■ WORK TO BE COMPLETED: Reproduce, exactly and in full, only the lines below from the one containing "# GitHub Copilotの導入および使い方" through the one containing "私がなにかを書く変わりに、す".
________________________
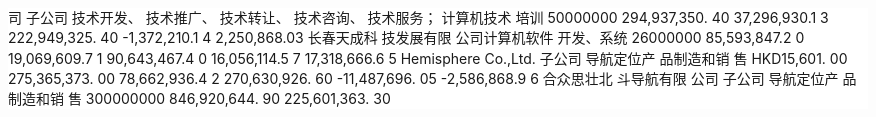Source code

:司
子公司
技术开发、
技术推广、
技术转让、
技术咨询、
技术服务；
计算机技术
培训
50000000
294,937,350.
40
37,296,930.1
3
222,949,325.
40
-1,372,210.1
4
2,250,868.03
长春天成科
技发展有限
公司计算机软件
开发、系统
26000000
85,593,847.2
0
19,069,609.7
1
90,643,467.4
0
16,056,114.5
7
17,318,666.6
5
Hemisphere
Co.,Ltd.
子公司
导航定位产
品制造和销
售
HKD15,601.
00
275,365,373.
00
78,662,936.4
2
270,630,926.
60
-11,487,696.
05
-2,586,868.9
6
合众思壮北
斗导航有限
公司
子公司
导航定位产
品制造和销
售
300000000
846,920,644.
90
225,601,363.
30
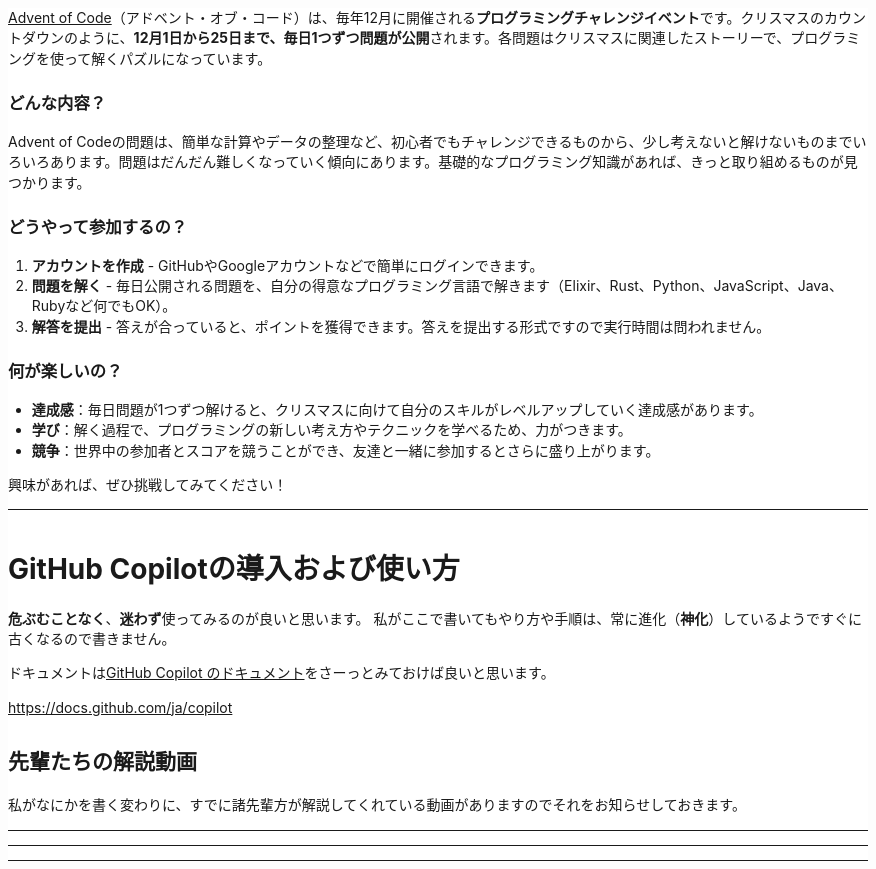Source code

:[Advent of Code](https://adventofcode.com/)（アドベント・オブ・コード）は、毎年12月に開催される**プログラミングチャレンジイベント**です。クリスマスのカウントダウンのように、**12月1日から25日まで、毎日1つずつ問題が公開**されます。各問題はクリスマスに関連したストーリーで、プログラミングを使って解くパズルになっています。

### どんな内容？

Advent of Codeの問題は、簡単な計算やデータの整理など、初心者でもチャレンジできるものから、少し考えないと解けないものまでいろいろあります。問題はだんだん難しくなっていく傾向にあります。基礎的なプログラミング知識があれば、きっと取り組めるものが見つかります。

### どうやって参加するの？

1. **アカウントを作成** - GitHubやGoogleアカウントなどで簡単にログインできます。
2. **問題を解く** - 毎日公開される問題を、自分の得意なプログラミング言語で解きます（Elixir、Rust、Python、JavaScript、Java、Rubyなど何でもOK）。
3. **解答を提出** - 答えが合っていると、ポイントを獲得できます。答えを提出する形式ですので実行時間は問われません。

### 何が楽しいの？
- **達成感**：毎日問題が1つずつ解けると、クリスマスに向けて自分のスキルがレベルアップしていく達成感があります。
- **学び**：解く過程で、プログラミングの新しい考え方やテクニックを学べるため、力がつきます。
- **競争**：世界中の参加者とスコアを競うことができ、友達と一緒に参加するとさらに盛り上がります。

興味があれば、ぜひ挑戦してみてください！

---

# GitHub Copilotの導入および使い方

**危ぶむことなく**、**迷わず**使ってみるのが良いと思います。
私がここで書いてもやり方や手順は、常に進化（**神化**）しているようですぐに古くなるので書きません。

ドキュメントは[GitHub Copilot のドキュメント](https://docs.github.com/ja/copilot)をさーっとみておけば良いと思います。

https://docs.github.com/ja/copilot

## 先輩たちの解説動画

私がなにかを書く変わりに、すでに諸先輩方が解説してくれている動画がありますのでそれをお知らせしておきます。

<iframe width="960" height="540" src="https://www.youtube.com/embed/pw4W22aYY2k" title="【2024年最新】AIプログラミングの最高峰・GitHub Copilotを徹底解説" frameborder="0" allow="accelerometer; autoplay; clipboard-write; encrypted-media; gyroscope; picture-in-picture; web-share" referrerpolicy="strict-origin-when-cross-origin" allowfullscreen></iframe>

---

<iframe width="960" height="540" src="https://www.youtube.com/embed/9uWW1fr7Dl4" title="GitHub Copilot＆Copilot Chat 使い方入門！VSCodeで始めるAIプログラミング支援" frameborder="0" allow="accelerometer; autoplay; clipboard-write; encrypted-media; gyroscope; picture-in-picture; web-share" referrerpolicy="strict-origin-when-cross-origin" allowfullscreen></iframe>

---

<iframe width="960" height="540" src="https://www.youtube.com/embed/0Lrp8ypH-ME" title="【 GitHub Copilot 入門編 デモあり】GitHub Copilotを使って仲良くコードを書くためのコツについても解説！" frameborder="0" allow="accelerometer; autoplay; clipboard-write; encrypted-media; gyroscope; picture-in-picture; web-share" referrerpolicy="strict-origin-when-cross-origin" allowfullscreen></iframe>

---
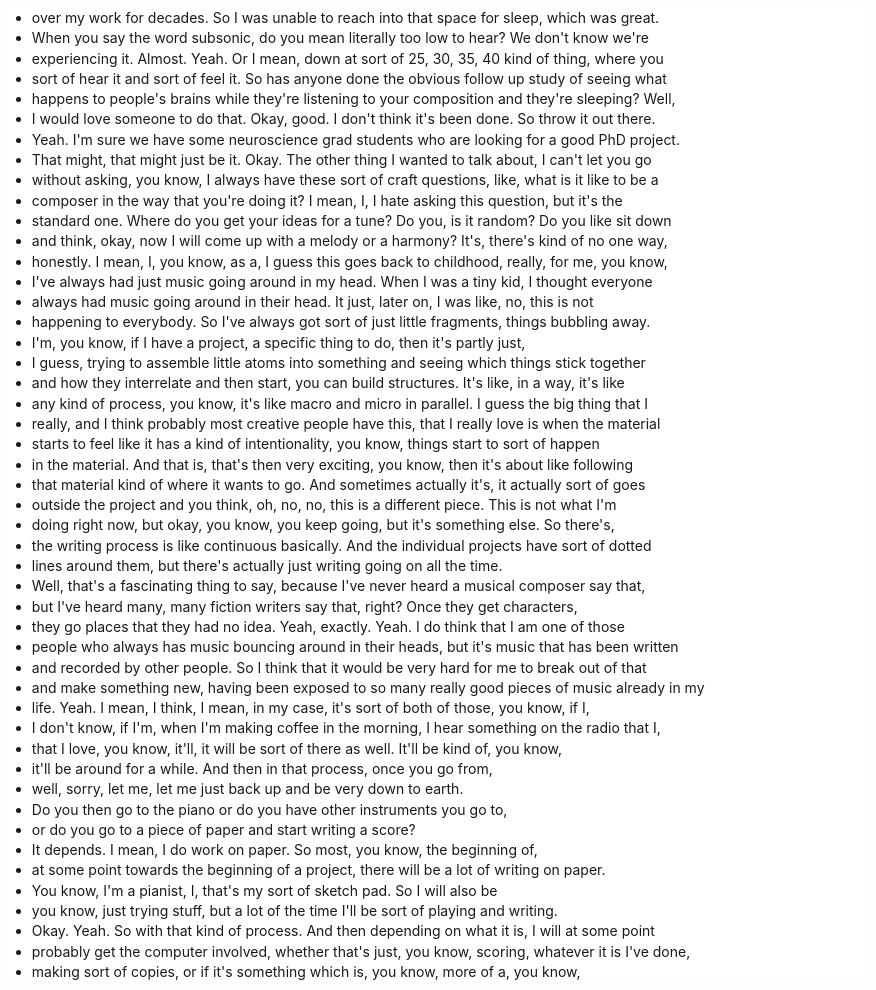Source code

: *  over my work for decades. So I was unable to reach into that space for sleep, which was great.
*  When you say the word subsonic, do you mean literally too low to hear? We don't know we're
*  experiencing it. Almost. Yeah. Or I mean, down at sort of 25, 30, 35, 40 kind of thing, where you
*  sort of hear it and sort of feel it. So has anyone done the obvious follow up study of seeing what
*  happens to people's brains while they're listening to your composition and they're sleeping? Well,
*  I would love someone to do that. Okay, good. I don't think it's been done. So throw it out there.
*  Yeah. I'm sure we have some neuroscience grad students who are looking for a good PhD project.
*  That might, that might just be it. Okay. The other thing I wanted to talk about, I can't let you go
*  without asking, you know, I always have these sort of craft questions, like, what is it like to be a
*  composer in the way that you're doing it? I mean, I, I hate asking this question, but it's the
*  standard one. Where do you get your ideas for a tune? Do you, is it random? Do you like sit down
*  and think, okay, now I will come up with a melody or a harmony? It's, there's kind of no one way,
*  honestly. I mean, I, you know, as a, I guess this goes back to childhood, really, for me, you know,
*  I've always had just music going around in my head. When I was a tiny kid, I thought everyone
*  always had music going around in their head. It just, later on, I was like, no, this is not
*  happening to everybody. So I've always got sort of just little fragments, things bubbling away.
*  I'm, you know, if I have a project, a specific thing to do, then it's partly just,
*  I guess, trying to assemble little atoms into something and seeing which things stick together
*  and how they interrelate and then start, you can build structures. It's like, in a way, it's like
*  any kind of process, you know, it's like macro and micro in parallel. I guess the big thing that I
*  really, and I think probably most creative people have this, that I really love is when the material
*  starts to feel like it has a kind of intentionality, you know, things start to sort of happen
*  in the material. And that is, that's then very exciting, you know, then it's about like following
*  that material kind of where it wants to go. And sometimes actually it's, it actually sort of goes
*  outside the project and you think, oh, no, no, this is a different piece. This is not what I'm
*  doing right now, but okay, you know, you keep going, but it's something else. So there's,
*  the writing process is like continuous basically. And the individual projects have sort of dotted
*  lines around them, but there's actually just writing going on all the time.
*  Well, that's a fascinating thing to say, because I've never heard a musical composer say that,
*  but I've heard many, many fiction writers say that, right? Once they get characters,
*  they go places that they had no idea. Yeah, exactly. Yeah. I do think that I am one of those
*  people who always has music bouncing around in their heads, but it's music that has been written
*  and recorded by other people. So I think that it would be very hard for me to break out of that
*  and make something new, having been exposed to so many really good pieces of music already in my
*  life. Yeah. I mean, I think, I mean, in my case, it's sort of both of those, you know, if I,
*  I don't know, if I'm, when I'm making coffee in the morning, I hear something on the radio that I,
*  that I love, you know, it'll, it will be sort of there as well. It'll be kind of, you know,
*  it'll be around for a while. And then in that process, once you go from,
*  well, sorry, let me, let me just back up and be very down to earth.
*  Do you then go to the piano or do you have other instruments you go to,
*  or do you go to a piece of paper and start writing a score?
*  It depends. I mean, I do work on paper. So most, you know, the beginning of,
*  at some point towards the beginning of a project, there will be a lot of writing on paper.
*  You know, I'm a pianist, I, that's my sort of sketch pad. So I will also be
*  you know, just trying stuff, but a lot of the time I'll be sort of playing and writing.
*  Okay. Yeah. So with that kind of process. And then depending on what it is, I will at some point
*  probably get the computer involved, whether that's just, you know, scoring, whatever it is I've done,
*  making sort of copies, or if it's something which is, you know, more of a, you know,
________________________
■ ANSWER FOR THIS EXERCISE:
# GitHub Copilotの導入および使い方

**危ぶむことなく**、**迷わず**使ってみるのが良いと思います。
私がここで書いてもやり方や手順は、常に進化（**神化**）しているようですぐに古くなるので書きません。

ドキュメントは[GitHub Copilot のドキュメント](https://docs.github.com/ja/copilot)をさーっとみておけば良いと思います。

https://docs.github.com/ja/copilot

## 先輩たちの解説動画

私がなにかを書く変わりに、すでに諸先輩方が解説してくれている動画がありますのでそれをお知らせしておきます。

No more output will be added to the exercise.